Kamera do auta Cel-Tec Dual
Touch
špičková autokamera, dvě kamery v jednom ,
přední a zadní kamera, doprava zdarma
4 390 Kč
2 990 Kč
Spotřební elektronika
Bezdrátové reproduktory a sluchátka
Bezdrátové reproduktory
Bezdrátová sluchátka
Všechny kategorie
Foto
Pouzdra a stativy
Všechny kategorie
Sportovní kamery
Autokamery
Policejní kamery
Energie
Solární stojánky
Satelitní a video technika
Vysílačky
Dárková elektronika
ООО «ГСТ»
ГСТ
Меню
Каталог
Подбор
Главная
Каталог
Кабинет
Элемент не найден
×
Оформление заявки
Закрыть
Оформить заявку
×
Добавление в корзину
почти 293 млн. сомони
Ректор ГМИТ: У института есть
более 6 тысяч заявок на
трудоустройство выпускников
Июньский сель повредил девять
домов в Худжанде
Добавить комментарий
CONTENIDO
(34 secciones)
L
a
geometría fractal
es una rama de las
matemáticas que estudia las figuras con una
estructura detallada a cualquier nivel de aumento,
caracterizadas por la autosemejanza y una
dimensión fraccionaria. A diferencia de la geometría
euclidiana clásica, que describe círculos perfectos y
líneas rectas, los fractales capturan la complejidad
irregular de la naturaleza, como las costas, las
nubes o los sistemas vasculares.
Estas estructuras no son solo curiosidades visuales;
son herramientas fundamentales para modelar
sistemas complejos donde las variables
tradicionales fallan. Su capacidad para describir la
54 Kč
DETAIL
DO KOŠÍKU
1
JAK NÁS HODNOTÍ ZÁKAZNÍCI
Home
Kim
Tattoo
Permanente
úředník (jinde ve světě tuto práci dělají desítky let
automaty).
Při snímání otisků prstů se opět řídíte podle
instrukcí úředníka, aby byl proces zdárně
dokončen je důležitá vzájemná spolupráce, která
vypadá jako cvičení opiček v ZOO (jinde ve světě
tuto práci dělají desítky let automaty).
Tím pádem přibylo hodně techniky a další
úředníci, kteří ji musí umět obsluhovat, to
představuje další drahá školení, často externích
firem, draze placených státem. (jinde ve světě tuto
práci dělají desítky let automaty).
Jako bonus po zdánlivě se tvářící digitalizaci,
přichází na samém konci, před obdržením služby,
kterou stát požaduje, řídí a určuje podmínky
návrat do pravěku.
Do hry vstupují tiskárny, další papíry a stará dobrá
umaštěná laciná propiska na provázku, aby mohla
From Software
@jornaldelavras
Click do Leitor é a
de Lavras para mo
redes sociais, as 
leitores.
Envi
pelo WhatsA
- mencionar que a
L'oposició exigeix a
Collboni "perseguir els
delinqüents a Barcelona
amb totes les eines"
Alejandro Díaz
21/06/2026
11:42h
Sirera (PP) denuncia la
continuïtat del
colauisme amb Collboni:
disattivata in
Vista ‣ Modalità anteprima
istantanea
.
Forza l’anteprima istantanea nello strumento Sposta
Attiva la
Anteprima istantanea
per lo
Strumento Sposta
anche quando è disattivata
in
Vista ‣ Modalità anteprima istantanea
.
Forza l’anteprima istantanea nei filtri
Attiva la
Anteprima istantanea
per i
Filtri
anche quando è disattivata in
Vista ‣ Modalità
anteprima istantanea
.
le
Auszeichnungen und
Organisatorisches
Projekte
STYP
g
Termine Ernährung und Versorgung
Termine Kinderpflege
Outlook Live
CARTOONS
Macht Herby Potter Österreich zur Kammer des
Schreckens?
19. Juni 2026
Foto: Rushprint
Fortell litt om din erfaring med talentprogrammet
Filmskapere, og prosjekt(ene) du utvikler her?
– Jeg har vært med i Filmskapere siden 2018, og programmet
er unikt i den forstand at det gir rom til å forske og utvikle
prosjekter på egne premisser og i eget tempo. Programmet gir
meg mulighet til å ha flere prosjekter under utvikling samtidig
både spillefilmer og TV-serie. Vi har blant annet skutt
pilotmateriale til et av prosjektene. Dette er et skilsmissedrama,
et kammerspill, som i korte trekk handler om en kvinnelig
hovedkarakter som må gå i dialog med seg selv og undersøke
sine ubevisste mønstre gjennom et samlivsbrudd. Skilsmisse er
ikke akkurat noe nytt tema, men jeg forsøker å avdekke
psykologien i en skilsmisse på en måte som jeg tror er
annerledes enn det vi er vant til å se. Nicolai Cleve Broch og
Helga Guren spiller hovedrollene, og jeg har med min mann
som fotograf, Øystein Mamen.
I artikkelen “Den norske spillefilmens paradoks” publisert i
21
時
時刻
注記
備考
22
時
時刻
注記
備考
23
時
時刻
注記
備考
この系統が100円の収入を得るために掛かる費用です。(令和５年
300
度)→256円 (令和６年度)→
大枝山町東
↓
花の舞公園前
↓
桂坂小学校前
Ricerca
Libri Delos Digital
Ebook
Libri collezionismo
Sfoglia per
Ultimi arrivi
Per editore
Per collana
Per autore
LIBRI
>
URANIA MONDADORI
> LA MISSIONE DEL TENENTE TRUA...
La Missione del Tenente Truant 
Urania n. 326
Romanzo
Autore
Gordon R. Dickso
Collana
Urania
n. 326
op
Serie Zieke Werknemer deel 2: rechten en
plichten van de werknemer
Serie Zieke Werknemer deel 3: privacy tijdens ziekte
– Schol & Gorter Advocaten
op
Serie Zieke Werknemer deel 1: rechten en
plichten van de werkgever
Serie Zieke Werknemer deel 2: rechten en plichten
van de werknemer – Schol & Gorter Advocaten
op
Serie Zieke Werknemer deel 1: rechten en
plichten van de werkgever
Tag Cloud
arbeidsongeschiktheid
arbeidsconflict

▶ WORK ORDER
Top to bottom, set down the whole listing exactly.

▶ RESULT OF THE TASK
Kamera do auta Cel-Tec Dual
Touch
špičková autokamera, dvě kamery v jednom ,
přední a zadní kamera, doprava zdarma
4 390 Kč
2 990 Kč
Spotřební elektronika
Bezdrátové reproduktory a sluchátka
Bezdrátové reproduktory
Bezdrátová sluchátka
Všechny kategorie
Foto
Pouzdra a stativy
Všechny kategorie
Sportovní kamery
Autokamery
Policejní kamery
Energie
Solární stojánky
Satelitní a video technika
Vysílačky
Dárková elektronika
ООО «ГСТ»
ГСТ
Меню
Каталог
Подбор
Главная
Каталог
Кабинет
Элемент не найден
×
Оформление заявки
Закрыть
Оформить заявку
×
Добавление в корзину
почти 293 млн. сомони
Ректор ГМИТ: У института есть
более 6 тысяч заявок на
трудоустройство выпускников
Июньский сель повредил девять
домов в Худжанде
Добавить комментарий
CONTENIDO
(34 secciones)
L
a
geometría fractal
es una rama de las
matemáticas que estudia las figuras con una
estructura detallada a cualquier nivel de aumento,
caracterizadas por la autosemejanza y una
dimensión fraccionaria. A diferencia de la geometría
euclidiana clásica, que describe círculos perfectos y
líneas rectas, los fractales capturan la complejidad
irregular de la naturaleza, como las costas, las
nubes o los sistemas vasculares.
Estas estructuras no son solo curiosidades visuales;
son herramientas fundamentales para modelar
sistemas complejos donde las variables
tradicionales fallan. Su capacidad para describir la
54 Kč
DETAIL
DO KOŠÍKU
1
JAK NÁS HODNOTÍ ZÁKAZNÍCI
Home
Kim
Tattoo
Permanente
úředník (jinde ve světě tuto práci dělají desítky let
automaty).
Při snímání otisků prstů se opět řídíte podle
instrukcí úředníka, aby byl proces zdárně
dokončen je důležitá vzájemná spolupráce, která
vypadá jako cvičení opiček v ZOO (jinde ve světě
tuto práci dělají desítky let automaty).
Tím pádem přibylo hodně techniky a další
úředníci, kteří ji musí umět obsluhovat, to
představuje další drahá školení, často externích
firem, draze placených státem. (jinde ve světě tuto
práci dělají desítky let automaty).
Jako bonus po zdánlivě se tvářící digitalizaci,
přichází na samém konci, před obdržením služby,
kterou stát požaduje, řídí a určuje podmínky
návrat do pravěku.
Do hry vstupují tiskárny, další papíry a stará dobrá
umaštěná laciná propiska na provázku, aby mohla
From Software
@jornaldelavras
Click do Leitor é a
de Lavras para mo
redes sociais, as 
leitores.
Envi
pelo WhatsA
- mencionar que a
L'oposició exigeix a
Collboni "perseguir els
delinqüents a Barcelona
amb totes les eines"
Alejandro Díaz
21/06/2026
11:42h
Sirera (PP) denuncia la
continuïtat del
colauisme amb Collboni:
disattivata in
Vista ‣ Modalità anteprima
istantanea
.
Forza l’anteprima istantanea nello strumento Sposta
Attiva la
Anteprima istantanea
per lo
Strumento Sposta
anche quando è disattivata
in
Vista ‣ Modalità anteprima istantanea
.
Forza l’anteprima istantanea nei filtri
Attiva la
Anteprima istantanea
per i
Filtri
anche quando è disattivata in
Vista ‣ Modalità
anteprima istantanea
.
le
Auszeichnungen und
Organisatorisches
Projekte
STYP
g
Termine Ernährung und Versorgung
Termine Kinderpflege
Outlook Live
CARTOONS
Macht Herby Potter Österreich zur Kammer des
Schreckens?
19. Juni 2026
Foto: Rushprint
Fortell litt om din erfaring med talentprogrammet
Filmskapere, og prosjekt(ene) du utvikler her?
– Jeg har vært med i Filmskapere siden 2018, og programmet
er unikt i den forstand at det gir rom til å forske og utvikle
prosjekter på egne premisser og i eget tempo. Programmet gir
meg mulighet til å ha flere prosjekter under utvikling samtidig
både spillefilmer og TV-serie. Vi har blant annet skutt
pilotmateriale til et av prosjektene. Dette er et skilsmissedrama,
et kammerspill, som i korte trekk handler om en kvinnelig
hovedkarakter som må gå i dialog med seg selv og undersøke
sine ubevisste mønstre gjennom et samlivsbrudd. Skilsmisse er
ikke akkurat noe nytt tema, men jeg forsøker å avdekke
psykologien i en skilsmisse på en måte som jeg tror er
annerledes enn det vi er vant til å se. Nicolai Cleve Broch og
Helga Guren spiller hovedrollene, og jeg har med min mann
som fotograf, Øystein Mamen.
I artikkelen “Den norske spillefilmens paradoks” publisert i
21
時
時刻
注記
備考
22
時
時刻
注記
備考
23
時
時刻
注記
備考
この系統が100円の収入を得るために掛かる費用です。(令和５年
300
度)→256円 (令和６年度)→
大枝山町東
↓
花の舞公園前
↓
桂坂小学校前
Ricerca
Libri Delos Digital
Ebook
Libri collezionismo
Sfoglia per
Ultimi arrivi
Per editore
Per collana
Per autore
LIBRI
>
URANIA MONDADORI
> LA MISSIONE DEL TENENTE TRUA...
La Missione del Tenente Truant 
Urania n. 326
Romanzo
Autore
Gordon R. Dickso
Collana
Urania
n. 326
op
Serie Zieke Werknemer deel 2: rechten en
plichten van de werknemer
Serie Zieke Werknemer deel 3: privacy tijdens ziekte
– Schol & Gorter Advocaten
op
Serie Zieke Werknemer deel 1: rechten en
plichten van de werkgever
Serie Zieke Werknemer deel 2: rechten en plichten
van de werknemer – Schol & Gorter Advocaten
op
Serie Zieke Werknemer deel 1: rechten en
plichten van de werkgever
Tag Cloud
arbeidsongeschiktheid
arbeidsconflict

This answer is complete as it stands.